Lawmakers react to Inslee's call to ban bump-stocks, device used in Las Vegas shooting

Lawmakers react to Inslee's call to ban bump-stocks, device used in Las Vegas shooting

TRI-CITIES, Wash. – Police found at least 23 firearms in the Las Vegas shooter’s hotel room, including at least one “bump-fire stock” modification.

Bump firing is the act of using the recoil of a semi-automatic firearm to fire shots in rapid succession, which simulates the ability of a fully automatic firearm. These attachments are not new or illegal.

Governor Jay Inslee released a statement Tuesday calling on the Washington State legislature to ban devices like those Stephen Paddock used to kill 59 people and injure 527 more, while raining bullets down on a crowd from the 32nd floor of Mandalay Bay.

Technically, a “bump stock” does not modify a rifle to make it automatic, which is illegal. Instead, the device only assists the shooter’s finger on the trigger.

The ATF examined bump stocks and determined they didn’t turn a weapon into a machine gun and made the decision not to regulate them like machine guns.

“Basically, because the way they work mimics machine gun fire, but it’s still bumping the trigger back-and-forth, meaning the trigger isn’t depressed all the time,” said Hannah Shearer, staff attorney at Law Center to Prevent Gun Violence. “It’s a technicality that’s been exploited by the manufacturers of these.”

Washington State law already prohibits converting a weapon into a fully automatic machine gun.

“But it seems that the definition of machine gun might not cover a device like a bump stock,” Shearer explained.

Here’s how it works: Two parts are removed from the rifle-- stock and pistol grip--and the bump-fire stock is added. A shooter puts one hand on the forward grip and places a finger over the finger rest. Pushing the front grip forward forces the trigger into the finger and fires the gun.

As the gun recoils, it resets the trigger for another shot. When it returns, it forces the trigger into the finger for consecutive shots.

The longer the front grip is pushed forward, the more shots are fired. It takes just a few minutes to modify a rifle to fire at near automatic speeds.

As we relive the horrific events from Sunday night in Las Vegas, from emerging stories to new video, it's sparked conversation about gun laws and gun violence. Some say it's not the time to discuss this, others saying they're ready to talk.

In a statement released Tuesday, Gov. Inslee said:

“Once again, we are mourning the violent loss of innocent lives to a man who had access to weapons no civilian should have access to. It’s impossible to know how to stop every act of gun violence, but I know with my whole being that our nation’s leaders aren’t even trying.
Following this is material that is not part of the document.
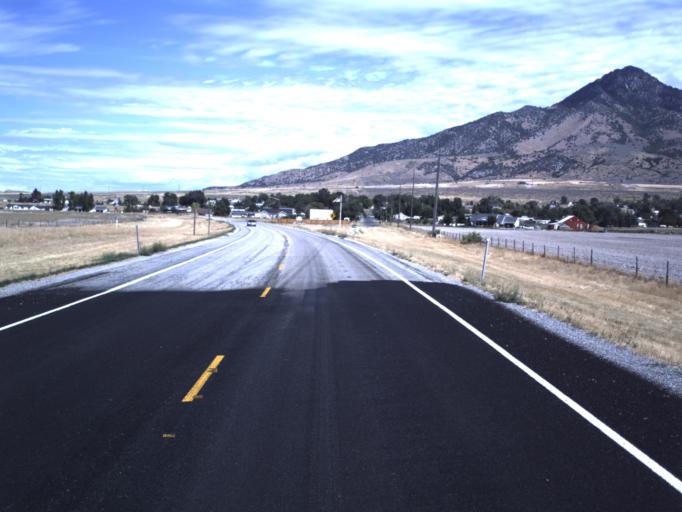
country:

“It’s a different story here in Washington state. Voters have overwhelmingly approved common-sense laws to strengthen background checks and empower families to keep guns away from a loved one in crisis. Our legislature has supported efforts related to mental health and suicide prevention. I issued an executive order to look further at background checks and other gaps in the way we collect and share data relating to people who attempt to purchase guns. It’s a good start, but we can – and must – do more.
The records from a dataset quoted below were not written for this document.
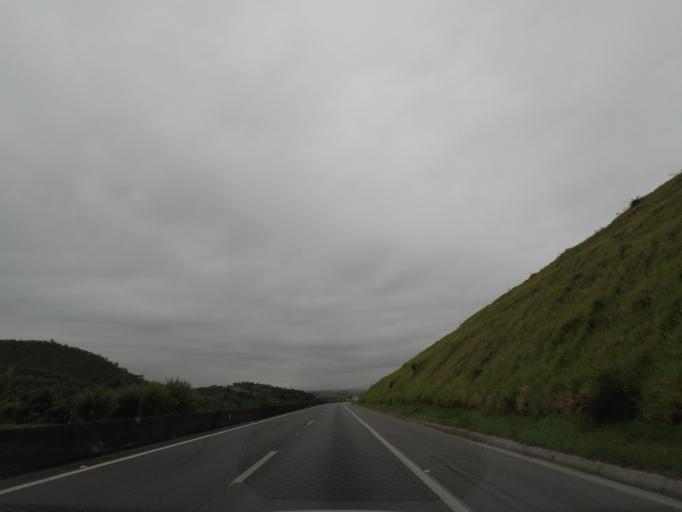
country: BR
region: Sao Paulo
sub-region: Jacarei
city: Jacarei
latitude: -23.2506
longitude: -46.0760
"This session the legislature needs to ban bump-stocks and other devices that turn legal semi-automatic firearms into lethal fully-automatic machine guns. We must make sure people intent on causing mass destruction and loss of life won’t be aided by lax laws that give them unfettered access to military-style weaponry.

“To those who say we can’t talk about machine gun massacres right after the massacre: I’m done waiting for the ‘right time’ to talk about it. The ‘can't talk about it now’ crowd is killing us.”

Rep. Brad Klippert of the 8th Legislative District is also ready to talk gun violence, but said he'd have to see the wording on any new gun legislation before he'd make any comment on the governor's statement.

“It's not the gun. If the gun is laying there all by itself and no one touches it, it’s not going to harm anyone,” Klippert said. “It's when it gets behind the hands of someone who is dangerous that's when the gun becomes harmful. So it’s the person that we need to monitor more than the guns.”

Democratic Rep. Lorie Jinkins of the 27th Legislative District said Washington should take a comprehensive approach to solving gun violence, from addressing mental illness to providing education.

"I think that it's highly likely that we do have a machine gun loop-hole,” Jinkins said. “So doing what we need to do to close loopholes in our law, I think is important."

Conversation surrounding gun violence remains controversial, but legislators agree we need to find solutions to better protect citizens in Washington and the United States.